Questionada pela Lusa sobre se vai melhorar as condições para os passageiros dos cais I a Q, com eventual aumento dos mesmos ou colocação de assentos, fonte oficial da STCP Serviços, subsidiária da Sociedade de Transportes Coletivos do Porto (STCP), disse acreditar que "com o regime de rotação de cais ajustado e em fase de 'velocidade de cruzeiro'", apenas serão necessários "alguns pontos de reforço em períodos muito específicos".

"A zona de reforço com cais de I a Q tem como função garantir que na fase de transição estão asseguradas as condições para que os operadores possam alterar a forma tradicional de abordagem ao terminal de forma gradual", explica a empresa.

Sobre uma eventual facilitação do acesso aos novos cais, a empresa disse estar a "consolidar estas alterações e a perceber as reais necessidades dos passageiros, ouvindo 'feedback' no terreno".

Os passageiros são encaminhados pela sinalética para fazer o atravessamento junto ao cais H, já perto da saída dos autocarros, obrigando a dar uma volta a pé ao terminal.

Para contrariar a necessidade de dar a volta ao terminal, muitos utilizadores acabam por atravessar a gare pelo meio, algo que os seguranças tentam impedir, como constatou hoje a Lusa no local.

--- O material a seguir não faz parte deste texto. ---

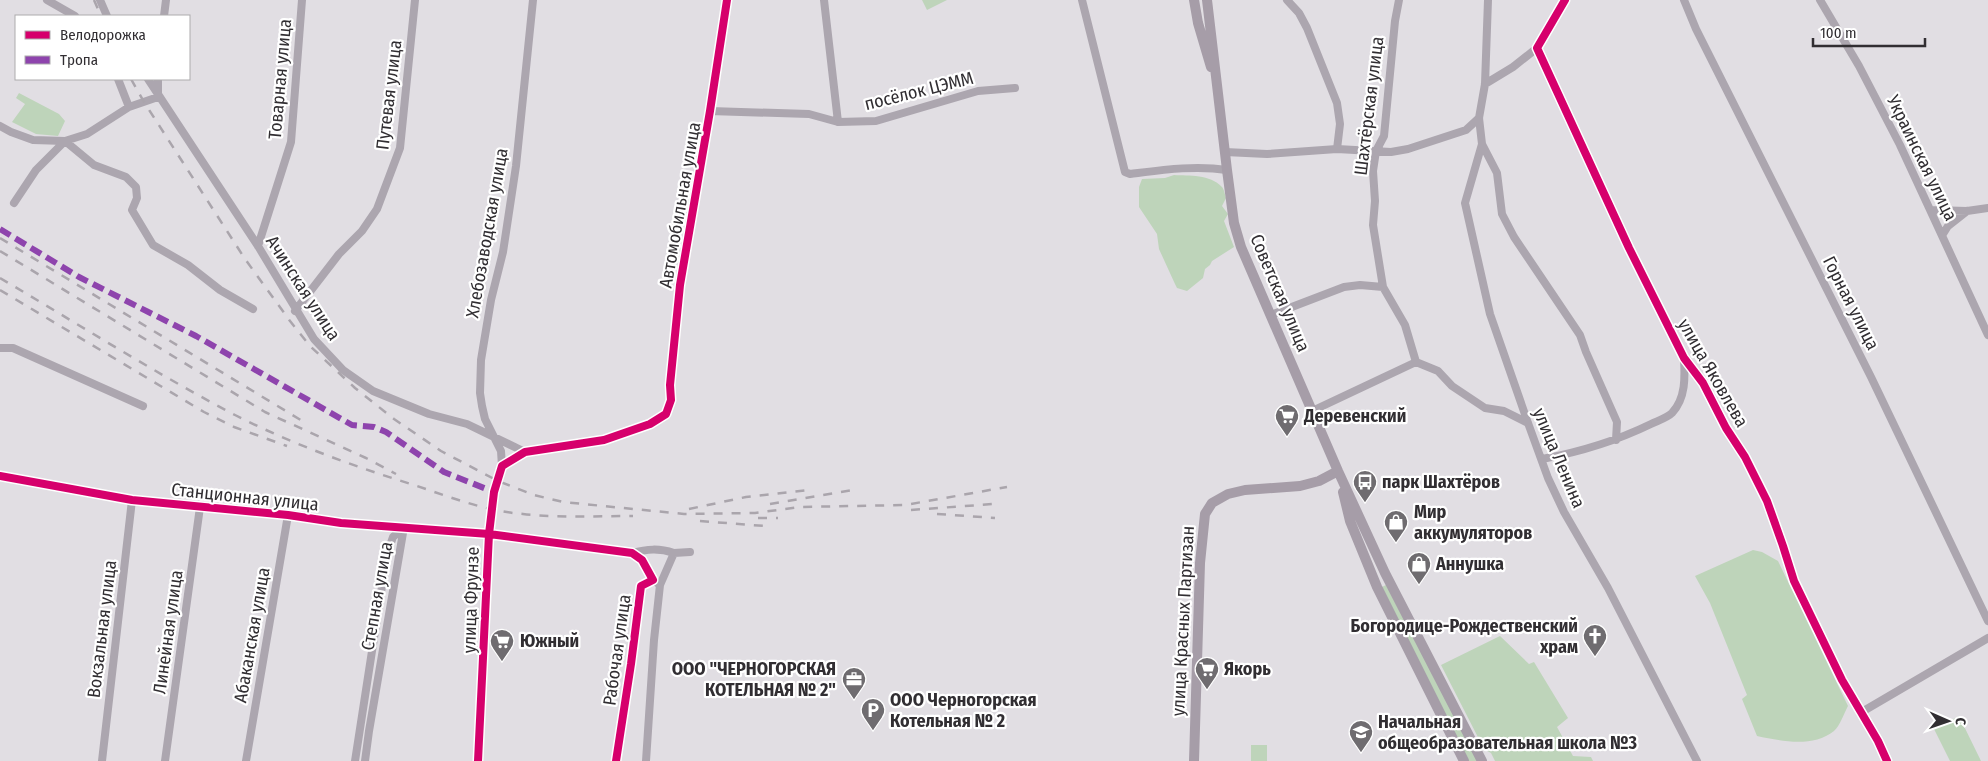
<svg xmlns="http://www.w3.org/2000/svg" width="1988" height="761" font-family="'Fira Sans Condensed',sans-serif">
<rect width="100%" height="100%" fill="#e1dee3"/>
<path fill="#bed4ba" d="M 922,0 L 947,0 L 927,10 Z
M 19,93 L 59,114 L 65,121 L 58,136 L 36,134 L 12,122 L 25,104 L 16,98 Z
M 1174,175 C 1189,176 1210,174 1222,187 C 1224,189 1225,195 1226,198 L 1222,206 L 1228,214 L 1224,221 L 1234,247 L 1212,261 L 1210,265 L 1205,269 L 1203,278 L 1187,291 L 1177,288 L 1175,284 L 1159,249 L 1157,234 L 1139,207 L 1139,187 L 1142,179 L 1165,178 Z
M 1753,550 L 1762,552 L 1778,561 L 1848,706 C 1844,713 1840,726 1834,731 C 1813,748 1781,741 1757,736 L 1742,699 L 1747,695 L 1710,603 L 1695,576 Z
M 1386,585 L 1478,761 L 1468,761 L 1382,587 Z
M 1500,636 L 1529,664 L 1534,662 L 1568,718 L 1557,727 L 1573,756 L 1591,757 L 1593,761 L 1495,761 L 1491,753 L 1484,749 L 1441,665 Z
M 1959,716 L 1981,761 L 1950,761 L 1934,729 Z
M 1251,745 L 1267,745 L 1267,761 L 1251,761 Z"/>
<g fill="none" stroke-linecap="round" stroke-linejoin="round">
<path stroke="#aca6af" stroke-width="8" d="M 47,0 L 75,16
M 100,0 L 107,16
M 824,0 L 838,122
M 1082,0 L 1125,172 L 1130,174 C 1162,170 1195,165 1227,170
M 1287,0 L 1299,13 L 1307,28 L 1337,103 L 1340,124 L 1337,149
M 1488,0 L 1485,84 L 1479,118 L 1482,144 L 1497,173 L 1502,214 L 1514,237 L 1580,335 L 1586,352 L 1617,422 L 1616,440
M 1565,0 L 1537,48 L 1629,248 L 1684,358 L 1703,383 L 1726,428 L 1745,457 L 1767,501 L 1783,546 L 1794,581 L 1842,680 L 1878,741 L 1887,761
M 1684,0 L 1696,29 L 1871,377 L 1988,621
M 1820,0 L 1859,66 L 1900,145 L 1988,335
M 164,16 L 166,0
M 118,79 L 129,107
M 148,79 L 258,246 L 314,339 L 343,370 L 373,391 L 429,414 L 467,424 L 525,452
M 1485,84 L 1513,67 L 1537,48
M 710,111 L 809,114 L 838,122 L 876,121 L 978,91 L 1015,88
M 0,126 L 11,132 L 33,140 L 65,141 L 94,165 L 126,177 L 136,187 L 137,198 L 132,210 L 153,245 L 188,265 L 220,290 L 253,309
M 1482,144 L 1465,203 L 1490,314 L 1528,423 L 1548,478 L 1564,512 L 1608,588 L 1697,761
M 1225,152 L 1267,154 L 1337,149 L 1391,152 L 1408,149 L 1466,130 L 1479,118
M 14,203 L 36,170 L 65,141 L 87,134 L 129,107 L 158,97 L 158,79
M 1931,210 L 1967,211 L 1988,208
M 1943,234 L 1948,226 L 1967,211
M 258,246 L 291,142 L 302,0
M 295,311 L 339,254 L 362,231 L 377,209 L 400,148 L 415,0
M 1271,315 L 1344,287 L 1360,285 L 1383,287
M 0,348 L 13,348 L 143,406
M 1416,362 L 1438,371 L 1452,386 L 1485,408 L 1504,411 L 1528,423
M 1312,411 L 1416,362 L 1405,325 L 1383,287 L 1373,225 L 1375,201 L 1373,171 L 1376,151 L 1384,136 L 1395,21 L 1399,0
M 1542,459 C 1580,452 1616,441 1651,424 C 1657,421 1667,418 1672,413 C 1686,398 1685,377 1684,358
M 502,466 L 501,451 L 485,419 L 482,406 L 480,393 L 481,360 L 491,300 L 503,252 L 516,166 L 533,0
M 0,476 L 132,500 L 288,515 L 341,523 L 489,534 L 632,553 L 642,560 L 653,580 L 641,586 L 631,664 L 616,761
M 632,553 C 647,549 659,548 674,553 L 660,585
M 674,553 L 690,552
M 1860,713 L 1988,638
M 102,761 L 132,500
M 165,761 L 200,507
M 246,761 L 288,515
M 355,761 L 387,554 L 393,537 L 404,527
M 365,761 L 369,731 L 404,527
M 478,761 L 489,534 L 494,492 L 502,466 L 525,452 L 604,440 L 650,424 L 666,414 L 671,400 L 670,385 L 680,285 L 710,111 L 727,0
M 646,761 L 654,640 L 660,585 L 653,580"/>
<path stroke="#a69da8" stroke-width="10" d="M 1194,0 L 1198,23 L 1211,67
M 1207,0 L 1227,170 L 1234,223 L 1241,247 L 1338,471 L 1385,573 L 1482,761
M 1343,492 L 1350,521 L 1377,587 L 1464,761
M 1194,761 L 1200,563 L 1205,514 L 1212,503 L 1228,494 L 1245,490 L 1300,486 L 1319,481 L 1338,471"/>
<path stroke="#aaa5ac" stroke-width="2.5" stroke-dasharray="9 9" stroke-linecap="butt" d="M 94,0 L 101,16
M 131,79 L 144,102 L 245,259 L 290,321 L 310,346 L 355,388 L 394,419 L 441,451 L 498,481 L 534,495 L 563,502 L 684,514 L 755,513 L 800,507 L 905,505 L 1007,487
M 0,238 L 304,422
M 0,251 L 265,412 L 366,458 L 396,474
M 0,278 C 78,324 155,373 235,415 C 292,444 353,466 414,485 C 450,497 485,511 523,514 C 560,518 596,516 633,516
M 0,290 L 204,412 L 234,427 L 287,446
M 770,504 L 853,490
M 689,509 L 746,497 L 808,490
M 911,510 L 993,504
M 937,514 L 995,518
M 758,518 L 778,518
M 700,521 L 765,526"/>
<path stroke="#8e44ad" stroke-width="6" stroke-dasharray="12 6" stroke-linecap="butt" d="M 0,229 L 79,277 L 196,336 L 352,425 L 374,427 L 386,432 L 444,472 L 494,492"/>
<g stroke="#fff" stroke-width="11">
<path id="cycleway" d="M 1565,0 L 1537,48 L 1629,248 L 1684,358 L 1703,383 L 1726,428 L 1745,457 L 1767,501 L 1783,546 L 1794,581 L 1842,680 L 1878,741 L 1887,761
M 0,476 L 132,500 L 288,515 L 341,523 L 489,534 L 632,553 L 642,560 L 653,580 L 641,586 L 631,664 L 616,761
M 478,761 L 489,534 L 494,492 L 502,466 L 525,452 L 604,440 L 650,424 L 666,414 L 671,400 L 670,385 L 680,285 L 710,111 L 727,0"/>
</g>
<use href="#cycleway" stroke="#d6006c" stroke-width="8"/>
</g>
<defs>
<g id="supermarket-pin" transform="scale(1.25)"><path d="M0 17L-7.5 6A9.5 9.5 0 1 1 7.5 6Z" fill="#6f6c70" stroke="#fff"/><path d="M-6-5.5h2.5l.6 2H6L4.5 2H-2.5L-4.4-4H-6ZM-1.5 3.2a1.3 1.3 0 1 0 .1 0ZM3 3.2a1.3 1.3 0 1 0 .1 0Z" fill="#fff"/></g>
<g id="bus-pin" transform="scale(1.25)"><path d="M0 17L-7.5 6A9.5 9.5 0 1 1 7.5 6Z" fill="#6f6c70" stroke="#fff"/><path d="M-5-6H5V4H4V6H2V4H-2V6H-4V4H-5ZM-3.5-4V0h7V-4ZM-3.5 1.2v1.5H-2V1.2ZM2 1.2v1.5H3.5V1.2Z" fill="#fff"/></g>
<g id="shop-pin" transform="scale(1.25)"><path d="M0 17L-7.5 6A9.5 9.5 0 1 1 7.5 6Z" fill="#6f6c70" stroke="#fff"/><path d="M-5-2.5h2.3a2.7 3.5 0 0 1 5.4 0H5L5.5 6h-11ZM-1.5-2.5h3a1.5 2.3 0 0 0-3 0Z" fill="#fff"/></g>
<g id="church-pin" transform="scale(1.25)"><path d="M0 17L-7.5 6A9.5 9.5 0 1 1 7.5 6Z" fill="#6f6c70" stroke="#fff"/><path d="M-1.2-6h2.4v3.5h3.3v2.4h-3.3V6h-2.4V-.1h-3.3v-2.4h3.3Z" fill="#fff"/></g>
<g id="office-pin" transform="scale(1.25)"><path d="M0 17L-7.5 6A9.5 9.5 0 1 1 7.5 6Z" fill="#6f6c70" stroke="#fff"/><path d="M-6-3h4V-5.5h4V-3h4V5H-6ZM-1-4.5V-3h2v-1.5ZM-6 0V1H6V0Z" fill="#fff"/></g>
<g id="parking-pin" transform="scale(1.25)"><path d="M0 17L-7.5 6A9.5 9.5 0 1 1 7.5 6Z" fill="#6f6c70" stroke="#fff"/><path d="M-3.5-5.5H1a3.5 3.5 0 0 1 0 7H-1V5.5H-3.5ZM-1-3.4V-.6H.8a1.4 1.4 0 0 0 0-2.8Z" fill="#fff"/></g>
<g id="school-pin" transform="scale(1.25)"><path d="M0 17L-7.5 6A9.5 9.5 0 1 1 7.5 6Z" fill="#6f6c70" stroke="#fff"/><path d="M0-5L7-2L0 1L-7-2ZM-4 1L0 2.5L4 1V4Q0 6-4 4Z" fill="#fff"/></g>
</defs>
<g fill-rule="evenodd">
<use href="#supermarket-pin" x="1287" y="416"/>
<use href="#bus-pin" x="1365" y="482"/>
<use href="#shop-pin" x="1396" y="522"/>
<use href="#shop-pin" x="1419" y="564"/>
<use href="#church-pin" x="1595" y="636"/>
<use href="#supermarket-pin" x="502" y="641"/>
<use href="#supermarket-pin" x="1207" y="669"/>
<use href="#office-pin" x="854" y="679"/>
<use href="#parking-pin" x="873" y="710"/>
<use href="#school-pin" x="1361" y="732"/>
</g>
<g text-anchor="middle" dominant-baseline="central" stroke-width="4.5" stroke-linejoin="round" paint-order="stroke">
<g font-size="18" fill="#312e32" stroke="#fff">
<text transform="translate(280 79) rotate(-85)">Товарная улица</text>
<text transform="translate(919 91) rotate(-14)">посёлок ЦЭММ</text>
<text transform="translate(389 95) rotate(-83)">Путевая улица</text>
<text transform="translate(1369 106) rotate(-83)">Шахтёрская улица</text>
<text transform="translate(1922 158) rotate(64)">Украинская улица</text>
<text transform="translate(680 205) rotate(-80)">Автомобильная улица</text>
<text transform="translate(487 233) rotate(-80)">Хлебозаводская улица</text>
<text transform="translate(303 288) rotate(57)">Ачинская улица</text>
<text transform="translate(1280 293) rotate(67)">Советская улица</text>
<text transform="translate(1851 303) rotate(63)">Горная улица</text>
<text transform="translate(1713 373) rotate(60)">улица Яковлева</text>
<text transform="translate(1559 458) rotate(67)">улица Ленина</text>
<text transform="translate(245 497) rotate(6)">Станционная улица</text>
<text transform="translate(377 596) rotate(-80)">Степная улица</text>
<text transform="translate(471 600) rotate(-88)">улица Фрунзе</text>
<text transform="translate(1183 621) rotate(-87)">улица Красных Партизан</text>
<text transform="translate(102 629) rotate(-83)">Вокзальная улица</text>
<text transform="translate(168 632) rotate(-82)">Линейная улица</text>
<text transform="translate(252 635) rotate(-80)">Абаканская улица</text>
<text transform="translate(617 650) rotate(-82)">Рабочая улица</text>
</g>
<g font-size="18" font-weight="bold" fill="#312e32" stroke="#fff" text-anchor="start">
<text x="1304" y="416">Деревенский</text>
<text x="1382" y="482">парк Шахтёров</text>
<text x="1414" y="512">Мир<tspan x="1414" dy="21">аккумуляторов</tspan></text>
<text x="1436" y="564">Аннушка</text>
<text x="1578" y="626" text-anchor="end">Богородице-Рождественский<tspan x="1578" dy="21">храм</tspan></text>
<text x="520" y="641">Южный</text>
<text x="836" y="669" text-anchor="end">ООО "ЧЕРНОГОРСКАЯ<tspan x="836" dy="21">КОТЕЛЬНАЯ № 2"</tspan></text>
<text x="1224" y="669">Якорь</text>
<text x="890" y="700">ООО Черногорская<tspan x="890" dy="21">Котельная № 2</tspan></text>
<text x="1378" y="722">Начальная<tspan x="1378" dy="21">общеобразовательная школа №3</tspan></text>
</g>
</g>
<rect x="15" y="15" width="175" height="65" fill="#ffffff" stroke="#adabad"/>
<rect x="25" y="31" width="25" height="8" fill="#d6006c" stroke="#adabad"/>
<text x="60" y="40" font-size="15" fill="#312e32">Велодорожка</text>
<rect x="25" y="56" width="25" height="8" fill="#8e44ad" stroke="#adabad"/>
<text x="60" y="65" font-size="15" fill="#312e32">Тропа</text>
<g transform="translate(1948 721) rotate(92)" stroke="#ffffff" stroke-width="4" paint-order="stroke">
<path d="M0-4L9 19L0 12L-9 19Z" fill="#312e32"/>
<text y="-8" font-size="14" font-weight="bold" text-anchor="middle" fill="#312e32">С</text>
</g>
<path d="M1813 38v8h112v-8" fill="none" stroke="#312e32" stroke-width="2.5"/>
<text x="1820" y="38" font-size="15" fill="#312e32" stroke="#ffffff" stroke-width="4" paint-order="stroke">100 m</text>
</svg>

A STCP Serviços afirma estar a trabalhar com os operadores e a Mota Engil Ativ, responsável pela operação e manutenção, para "sensibilizar os passageiros no sentido de fazerem o trajeto via passadeira", mesmo "sabendo que este tipo de comportamento irá sempre existir", sendo sua responsabilidade "procurar minimizá-los ao máximo".

A STCP Serviços, com uma equipa no local, tem "vindo a sensibilizar os utilizadores do terminal para que se desloquem para a zona de cais (do A ao Q) unicamente para apanhar o autocarro", sendo essa a "filosofia" do espaço, lembrando a existência de salas de espera e cafetarias no piso superior.

"Estamos conscientes de que esta mudança de comportamento levará algum tempo até se tornar padrão", refere a fonte oficial à Lusa, falando em "quatro meses de aprendizagem" e "num processo de habituação para todos".